* _DOCUMENT EXCERPT_

Madhya Pradesh High Court

Gilt Pack Ltd. vs Assistant Collector Of Central Excise on 30 October, 1993

Equivalent citations: 1994(45)ECC59, 1994ECR1(MP), 1993(69)ELT222(MP)

ORDER
 

A.G. Qureshi, J.
 

1. This order shall also govern the disposal of Misc. Petition No. 723 of 91 (M/s. Neo Sack Limited v. The Asstt. Collector, Central Excise, Indore) wherein identical point of law is involved for decision.

2. The facts leading to this petition, in short, are that the petitioner is a registered Company incorporated tinder the provisions of the Companies Act, having its registered office at Indore. The Company manufactures HDPE woven sacks, HDPE tapes and HDPE fabrics and has a factory installed at Pitampur, District Dhar. According to the petitioners to remove the cascading effect of the Central Excise duties, MODVAT (Modified Value Added Tax) was introduced from 1st March, 1986 through the introduction of a new Part AA in Chapter V of the Central Excise Rules, 1944 (hereinafter referred to as Rules) by Notification No. 176/86 dated 1-3-1986 with effect from 1-3-1986. In the aforesaid scheme transitional provision in the Rules, vide Rule No. 57H was introduced, which reads as under :

"57H(1) Notwithstanding anything contained in Rule 57F, the Assistant Collector of Central Excise may allow credit of the duty paid on inputs received by a manufacturer before filing a declaration under Rule 57G if he is satisfied that-
(a) such inputs are lying in stock or are received in the factory on or after the 1st day of March, 1986, or
(b) such inputs are used in the manufacture of final products which are cleared from the factory on or after the 1st day of March, 1986, and that no credit has been taken by the manufacturer in respect of such inputs under any other rule or notification:
Provided that no credit under this Sub-rule shall be allowed in respect of inputs received on or after the 1st day of April, 1986."
Thereafter this transitional provision was substituted by the Central Excise (First Amendment) Rules, 1987 with effect from 1-3-1987 vide Notification No. 25/87-C.E., dated 1-3-1987, which reads as under :
"57H.(1) Notwithstanding anything contained in Rule 57G, the Assistant Collector of Central Excise may allow credit of the duty paid on inputs received by a manufacturer immediately before obtaining the dated acknowledgment of the declaration made under the said rule if he is satisfied that -
(i) such inputs are lying in stock or are received in the factory after filing the declaration made under Rule 57G, or
(ii) such inputs are used in the manufacture of final products which are cleared from the factory on or after the first day of March, 1987, and that no credit has been taken by the manufacturer in respect of such inputs under any other rule or notification :
Provided that such inputs are not used in the manufacture of final product which is exempt from the whole of the duty of excise leviable thereon or is chargeable to nil rate of duty."

* _PROBLEM SET_
1 > Write out the part of the court order starting with "Madhya Pradesh High" and going on through "A.G. Qureshi, J.".
2 > Answer these questions from the court order:
(a) Where is the company's factory installed?
(b) Which notification introduced MODVAT?
(c) Under the proviso to the 1986 version of Rule 57H, inputs received on or after what date get no credit?
3 > Could you proceed with the court order from where it stops?

* _SOURCE MATERIAL_
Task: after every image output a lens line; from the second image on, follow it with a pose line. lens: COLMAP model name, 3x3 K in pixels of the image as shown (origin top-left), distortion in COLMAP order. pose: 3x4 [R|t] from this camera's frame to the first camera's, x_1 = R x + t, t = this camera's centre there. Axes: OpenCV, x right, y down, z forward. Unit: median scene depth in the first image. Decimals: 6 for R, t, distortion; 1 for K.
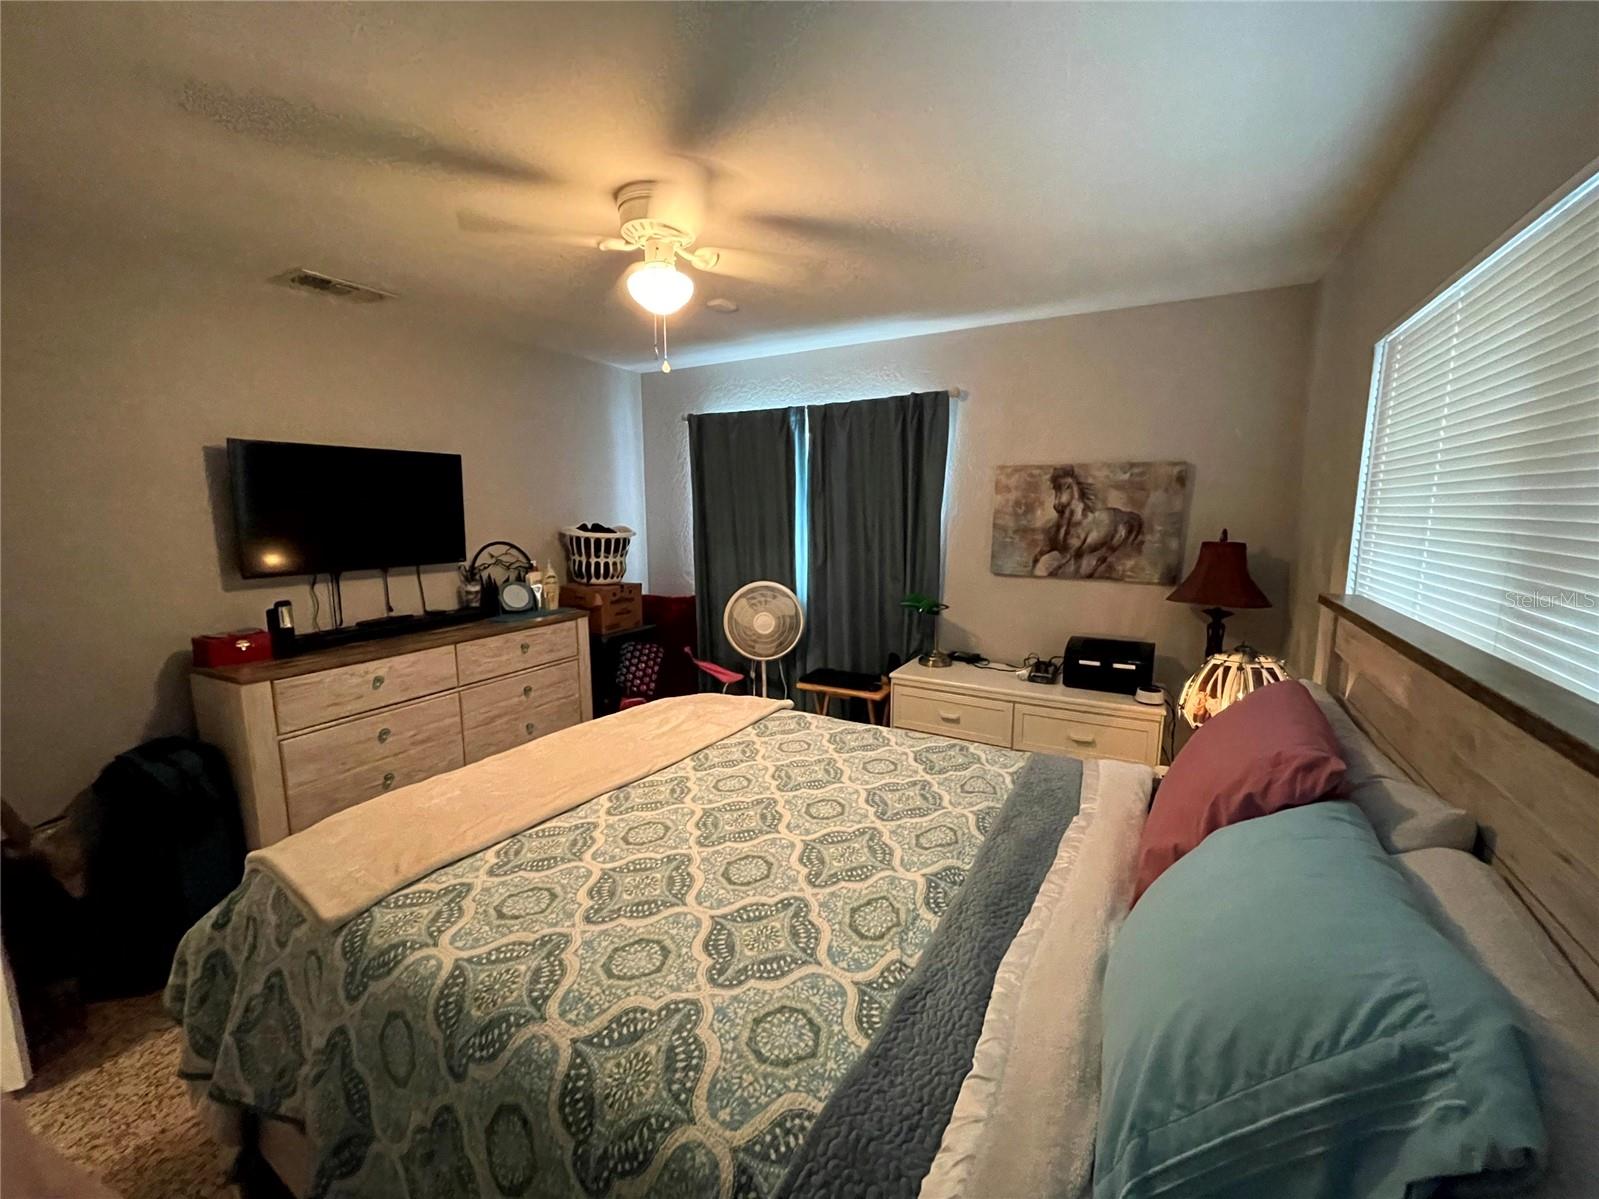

* _EXPECTED OUTPUTS_
1 >
Madhya Pradesh High Court

Gilt Pack Ltd. vs Assistant Collector Of Central Excise on 30 October, 1993

Equivalent citations: 1994(45)ECC59, 1994ECR1(MP), 1993(69)ELT222(MP)

ORDER
 

A.G. Qureshi, J.

2 >
(a) Pitampur, District Dhar
(b) Notification No. 176/86 dated 1-3-1986
(c) The 1st day of April, 1986

3 >
3. The petitioners have further submitted that the inputs used by the petitioners and the final product manufactured by the petitioner both fall under Chapter 39 in which the MODVAT Credit is allowed. The petitioners therefore started availing of the MODVAT Credit under Chapter 39 and filed the necessary declaration on 12-12-1988 as required by Rule 57G of the Rules and also filed an application under Sub-rule (3) of Rule 57H showing the particulars of the inputs lying with the petitioner as on 11-12-1988 for availing of the MODVAT Credit and the inputs used in the final product, according to scheme made for credit of duty paid on inputs, which were cleared from the factory on or after 1-3-1987. The applications are annexed as Annexures PI and P2. But the department did not decide the applications filed by the petitioners. Therefore they filed M.P. No. 1604 of 90 and 1590 of 90 before this Court. This Court, vide order dated 27-2-1991 directed the respondents Department to consider and decide the said applications by 15th April, 1991 (order is annexed as Annexure-P3). The Department decided the applications of the two petitioners vide its order dated 9/11-4-1991 (Annexure-P4) wherein it was held that according to Sub-rule (1) of Rule 57H credit of duty under the Rule is admissible only to inputs which are received by manufacturer immediately before filing of the declaration. Therefore, the application to allow credit on all the inputs which were used in the manufacture of final product which were cleared after 1st March is not tenable. The credit can be allowed only on the inputs which are lying in stock or received in the factory after filing the declaration under Rule 57G, and the inputs used in the manufacture of the final products which are cleared from the factory on or before 1st March, 1987. It was further held that mere mention of the date 1st March, 1987 does not indicate that the credit can be allowed on the inputs used in die manufacture of final product which have been cleared from the factory and as such the claim of the petitioner cannot be entertained in respect of those inputs which were not available for verification. Aggrieved by the aforesaid order the petitioners have again come up in these petitions before this Court.

4. A preliminary objection was raised in respect of tenability of the petition in view of the fact of availability of the alternative remedy. But this objection has no force in view of the fact that this petition is already admitted and has come up for final decision. Furthermore the period of appeal has also expired during the pendency of this petition. This Court in the case of Mad-humilan Syntex (P) Ltd. v. Union of India [1987 (32) E.L.T. 489 (M.P.)] has held that when the petitioners have again directly approached the Court and the petition was entertained, at this stage when the period of filing an appeal has already expired, it will not be proper to dismiss the petition on the ground of existence of an alternate remedy. The preliminary objection raised on behalf of the respondents cannot, therefore, be upheld.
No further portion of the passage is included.